La première publication connue de la séquence du virus Covid, appelé SARS-CoV-2, a eu lieu le 11 janvier 2020, après que les autorités chinoises ont partagé l’information avec l’Organisation mondiale de la santé. En outre, les Centers for Disease Control and Prevention d’Atlanta affirment que la séquence du virus a été partagée en Chine avec l’équivalent chinois du CDC le 5 janvier, mais n’a pas été portée à la connaissance des scientifiques à l’échelle mondiale.
La séquence fournie par Ren en décembre 2019 n’a jamais été publiée et a été supprimée de la base de données le 16 janvier 2020, après que le NIH, suivant ses protocoles, lui a demandé plus de détails techniques et qu’elle n’a pas répondu, a écrit Egorin.
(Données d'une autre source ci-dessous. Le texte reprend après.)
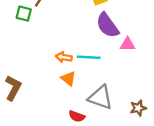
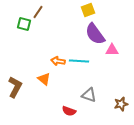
orange triangle: (69, 78) -> (44, 79), moved
gray triangle: (100, 97) -> (89, 95), size x0.7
On ne sait pas pourquoi Ren n’a pas répondu.
Le 12 janvier, le NIH a reçu et publié une séquence du SRAS-CoV-2 provenant d’une autre source.
« La séquence publiée le 12 janvier 2020 était presque identique à la séquence soumise par Lili Ren », a déclaré Egorin au comité.
La découverte qu’un chercheur du laboratoire chinois affilié à l’État avait isolé et cartographié le virus bien avant que Pékin ne révèle publiquement qu’il l’avait fait montre que les États-Unis « ne peuvent faire confiance à aucun des soi-disant « faits » ou données fournis par le PCC et remet sérieusement en question la légitimité de toute théorie scientifique basée sur de telles informations », a déclaré McMorris Rodgers dans un communiqué. Le comité a passé des mois à enquêter sur les origines du Covid, le financement par le gouvernement américain de la recherche à l’étranger et d’autres questions.
Bloom, virologue au Fred Hutchinson Cancer Center, a écrit sur la plateforme GitHub que « la publication publique immédiate de la séquence aurait pu accélérer de plusieurs semaines le développement de vaccins contre le COVID-19 qui ont sauvé des milliers de vies par semaine rien qu’aux États-Unis. »
Le HHS et le NIH n’ont pas répondu aux demandes de commentaires expliquant pourquoi les informations sur la soumission de Ren n’avaient pas été rendues publiques plus tôt.
Bien que l’existence d’une séquence précise du virus Covid dans une base de données américaine n’était pas connue auparavant, Ren a écrit dans le passé sur sa recherche des causes de Covid. Dans un article de mai 2020 dans Chinese Medical Journal, une publication scientifique, elle et ses collègues ont décrit comment des échantillons ont été prélevés sur cinq patients dans un hôpital de Wuhan, en Chine, entre le 18 et le 29 décembre 2019. Séquençage, ont-ils écrit : a révélé la présence d’un nouveau coronavirus « associé à une maladie respiratoire grave et mortelle chez l’homme ».
Ren est répertorié dans les documents contractuels comme étant un collaborateur d’un projet financé par les États-Unis visant à étudier comment les coronavirus peuvent être transférés des animaux aux humains. Le travail, qui comprenait la collecte d’échantillons de chauves-souris en Chine, a été supervisé par l’EcoHealth Alliance, une organisation à but non lucratif.
Le Journal a précédemment rapporté que des spécialistes chinois avaient rencontré l’Organisation mondiale de la santé à Pékin le 3 janvier 2020, mais n’avaient pas révélé que la nouvelle maladie était causée par un coronavirus, un fait que les responsables chinois savaient déjà.
« Cette soumission [de base de données] montre qu’en fait, au moins au 28 décembre 2019, les scientifiques chinois savaient que cette pneumonie était causée » par un nouveau coronavirus, a déclaré Bloom, virologue au Fred Hutchinson Cancer Center à Seattle.